Records provided:

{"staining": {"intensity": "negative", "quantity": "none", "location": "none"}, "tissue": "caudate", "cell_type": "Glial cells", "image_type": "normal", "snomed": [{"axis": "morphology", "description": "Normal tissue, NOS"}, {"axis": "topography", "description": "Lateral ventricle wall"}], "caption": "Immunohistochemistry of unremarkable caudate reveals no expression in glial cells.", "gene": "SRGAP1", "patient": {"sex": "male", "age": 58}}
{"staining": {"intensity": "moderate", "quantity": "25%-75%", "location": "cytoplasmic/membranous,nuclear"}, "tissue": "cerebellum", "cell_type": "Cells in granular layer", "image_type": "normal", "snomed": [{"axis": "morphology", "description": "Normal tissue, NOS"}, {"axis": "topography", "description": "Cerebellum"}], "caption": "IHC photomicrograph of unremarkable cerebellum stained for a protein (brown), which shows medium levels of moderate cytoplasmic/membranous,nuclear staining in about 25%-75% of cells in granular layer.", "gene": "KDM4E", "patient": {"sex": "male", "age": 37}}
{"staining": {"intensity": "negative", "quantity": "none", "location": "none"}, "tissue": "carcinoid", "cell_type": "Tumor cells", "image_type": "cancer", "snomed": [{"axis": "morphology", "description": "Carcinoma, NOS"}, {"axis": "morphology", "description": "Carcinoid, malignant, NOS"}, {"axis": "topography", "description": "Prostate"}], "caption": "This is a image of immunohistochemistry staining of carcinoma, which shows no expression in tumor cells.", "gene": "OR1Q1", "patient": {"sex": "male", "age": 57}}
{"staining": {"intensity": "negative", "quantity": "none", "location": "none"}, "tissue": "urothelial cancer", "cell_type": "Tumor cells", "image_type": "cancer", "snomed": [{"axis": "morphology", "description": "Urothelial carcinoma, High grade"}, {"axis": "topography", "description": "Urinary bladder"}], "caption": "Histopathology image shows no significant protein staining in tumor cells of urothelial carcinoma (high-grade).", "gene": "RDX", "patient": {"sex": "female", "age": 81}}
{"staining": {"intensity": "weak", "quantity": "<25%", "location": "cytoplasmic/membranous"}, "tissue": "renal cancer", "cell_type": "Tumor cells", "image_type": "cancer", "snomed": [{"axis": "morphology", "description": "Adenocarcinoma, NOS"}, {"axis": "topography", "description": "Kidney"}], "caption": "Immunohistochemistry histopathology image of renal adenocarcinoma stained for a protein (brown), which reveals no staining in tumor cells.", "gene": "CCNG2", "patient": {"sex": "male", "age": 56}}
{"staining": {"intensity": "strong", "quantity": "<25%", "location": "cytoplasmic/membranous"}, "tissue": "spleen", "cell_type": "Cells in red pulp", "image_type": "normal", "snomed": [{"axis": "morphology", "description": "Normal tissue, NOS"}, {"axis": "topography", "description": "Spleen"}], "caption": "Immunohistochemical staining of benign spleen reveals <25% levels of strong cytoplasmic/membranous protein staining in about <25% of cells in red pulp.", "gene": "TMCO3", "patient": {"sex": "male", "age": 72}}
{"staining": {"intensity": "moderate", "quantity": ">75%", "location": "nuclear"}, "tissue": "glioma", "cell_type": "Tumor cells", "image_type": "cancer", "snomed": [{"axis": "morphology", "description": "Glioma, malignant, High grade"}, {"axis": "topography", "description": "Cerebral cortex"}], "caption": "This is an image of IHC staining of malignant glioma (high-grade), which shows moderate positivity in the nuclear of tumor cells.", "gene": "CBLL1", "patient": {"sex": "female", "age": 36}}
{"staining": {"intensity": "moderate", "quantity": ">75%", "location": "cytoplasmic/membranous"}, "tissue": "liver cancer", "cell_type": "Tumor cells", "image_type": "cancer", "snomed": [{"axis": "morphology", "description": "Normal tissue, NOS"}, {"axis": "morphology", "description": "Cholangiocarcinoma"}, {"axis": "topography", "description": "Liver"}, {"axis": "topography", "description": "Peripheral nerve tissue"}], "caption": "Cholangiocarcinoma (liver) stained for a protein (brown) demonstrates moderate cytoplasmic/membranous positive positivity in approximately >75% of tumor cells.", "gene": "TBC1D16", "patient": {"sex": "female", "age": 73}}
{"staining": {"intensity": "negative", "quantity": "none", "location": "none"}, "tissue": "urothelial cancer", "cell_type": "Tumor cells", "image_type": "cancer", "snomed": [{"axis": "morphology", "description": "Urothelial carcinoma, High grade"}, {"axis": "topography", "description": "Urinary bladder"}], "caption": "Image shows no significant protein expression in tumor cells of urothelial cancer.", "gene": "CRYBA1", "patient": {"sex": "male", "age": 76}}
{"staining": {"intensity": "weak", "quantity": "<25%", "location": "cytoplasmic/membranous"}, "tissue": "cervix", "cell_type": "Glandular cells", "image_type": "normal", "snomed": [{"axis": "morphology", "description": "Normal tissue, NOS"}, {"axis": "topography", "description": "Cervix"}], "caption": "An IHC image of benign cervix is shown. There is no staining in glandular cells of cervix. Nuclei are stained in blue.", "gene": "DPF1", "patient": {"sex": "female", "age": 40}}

Problem statement:
Write the entries above out again, verbatim.

Reply:
{"staining": {"intensity": "negative", "quantity": "none", "location": "none"}, "tissue": "caudate", "cell_type": "Glial cells", "image_type": "normal", "snomed": [{"axis": "morphology", "description": "Normal tissue, NOS"}, {"axis": "topography", "description": "Lateral ventricle wall"}], "caption": "Immunohistochemistry of unremarkable caudate reveals no expression in glial cells.", "gene": "SRGAP1", "patient": {"sex": "male", "age": 58}}
{"staining": {"intensity": "moderate", "quantity": "25%-75%", "location": "cytoplasmic/membranous,nuclear"}, "tissue": "cerebellum", "cell_type": "Cells in granular layer", "image_type": "normal", "snomed": [{"axis": "morphology", "description": "Normal tissue, NOS"}, {"axis": "topography", "description": "Cerebellum"}], "caption": "IHC photomicrograph of unremarkable cerebellum stained for a protein (brown), which shows medium levels of moderate cytoplasmic/membranous,nuclear staining in about 25%-75% of cells in granular layer.", "gene": "KDM4E", "patient": {"sex": "male", "age": 37}}
{"staining": {"intensity": "negative", "quantity": "none", "location": "none"}, "tissue": "carcinoid", "cell_type": "Tumor cells", "image_type": "cancer", "snomed": [{"axis": "morphology", "description": "Carcinoma, NOS"}, {"axis": "morphology", "description": "Carcinoid, malignant, NOS"}, {"axis": "topography", "description": "Prostate"}], "caption": "This is a image of immunohistochemistry staining of carcinoma, which shows no expression in tumor cells.", "gene": "OR1Q1", "patient": {"sex": "male", "age": 57}}
{"staining": {"intensity": "negative", "quantity": "none", "location": "none"}, "tissue": "urothelial cancer", "cell_type": "Tumor cells", "image_type": "cancer", "snomed": [{"axis": "morphology", "description": "Urothelial carcinoma, High grade"}, {"axis": "topography", "description": "Urinary bladder"}], "caption": "Histopathology image shows no significant protein staining in tumor cells of urothelial carcinoma (high-grade).", "gene": "RDX", "patient": {"sex": "female", "age": 81}}
{"staining": {"intensity": "weak", "quantity": "<25%", "location": "cytoplasmic/membranous"}, "tissue": "renal cancer", "cell_type": "Tumor cells", "image_type": "cancer", "snomed": [{"axis": "morphology", "description": "Adenocarcinoma, NOS"}, {"axis": "topography", "description": "Kidney"}], "caption": "Immunohistochemistry histopathology image of renal adenocarcinoma stained for a protein (brown), which reveals no staining in tumor cells.", "gene": "CCNG2", "patient": {"sex": "male", "age": 56}}
{"staining": {"intensity": "strong", "quantity": "<25%", "location": "cytoplasmic/membranous"}, "tissue": "spleen", "cell_type": "Cells in red pulp", "image_type": "normal", "snomed": [{"axis": "morphology", "description": "Normal tissue, NOS"}, {"axis": "topography", "description": "Spleen"}], "caption": "Immunohistochemical staining of benign spleen reveals <25% levels of strong cytoplasmic/membranous protein staining in about <25% of cells in red pulp.", "gene": "TMCO3", "patient": {"sex": "male", "age": 72}}
{"staining": {"intensity": "moderate", "quantity": ">75%", "location": "nuclear"}, "tissue": "glioma", "cell_type": "Tumor cells", "image_type": "cancer", "snomed": [{"axis": "morphology", "description": "Glioma, malignant, High grade"}, {"axis": "topography", "description": "Cerebral cortex"}], "caption": "This is an image of IHC staining of malignant glioma (high-grade), which shows moderate positivity in the nuclear of tumor cells.", "gene": "CBLL1", "patient": {"sex": "female", "age": 36}}
{"staining": {"intensity": "moderate", "quantity": ">75%", "location": "cytoplasmic/membranous"}, "tissue": "liver cancer", "cell_type": "Tumor cells", "image_type": "cancer", "snomed": [{"axis": "morphology", "description": "Normal tissue, NOS"}, {"axis": "morphology", "description": "Cholangiocarcinoma"}, {"axis": "topography", "description": "Liver"}, {"axis": "topography", "description": "Peripheral nerve tissue"}], "caption": "Cholangiocarcinoma (liver) stained for a protein (brown) demonstrates moderate cytoplasmic/membranous positive positivity in approximately >75% of tumor cells.", "gene": "TBC1D16", "patient": {"sex": "female", "age": 73}}
{"staining": {"intensity": "negative", "quantity": "none", "location": "none"}, "tissue": "urothelial cancer", "cell_type": "Tumor cells", "image_type": "cancer", "snomed": [{"axis": "morphology", "description": "Urothelial carcinoma, High grade"}, {"axis": "topography", "description": "Urinary bladder"}], "caption": "Image shows no significant protein expression in tumor cells of urothelial cancer.", "gene": "CRYBA1", "patient": {"sex": "male", "age": 76}}
{"staining": {"intensity": "weak", "quantity": "<25%", "location": "cytoplasmic/membranous"}, "tissue": "cervix", "cell_type": "Glandular cells", "image_type": "normal", "snomed": [{"axis": "morphology", "description": "Normal tissue, NOS"}, {"axis": "topography", "description": "Cervix"}], "caption": "An IHC image of benign cervix is shown. There is no staining in glandular cells of cervix. Nuclei are stained in blue.", "gene": "DPF1", "patient": {"sex": "female", "age": 40}}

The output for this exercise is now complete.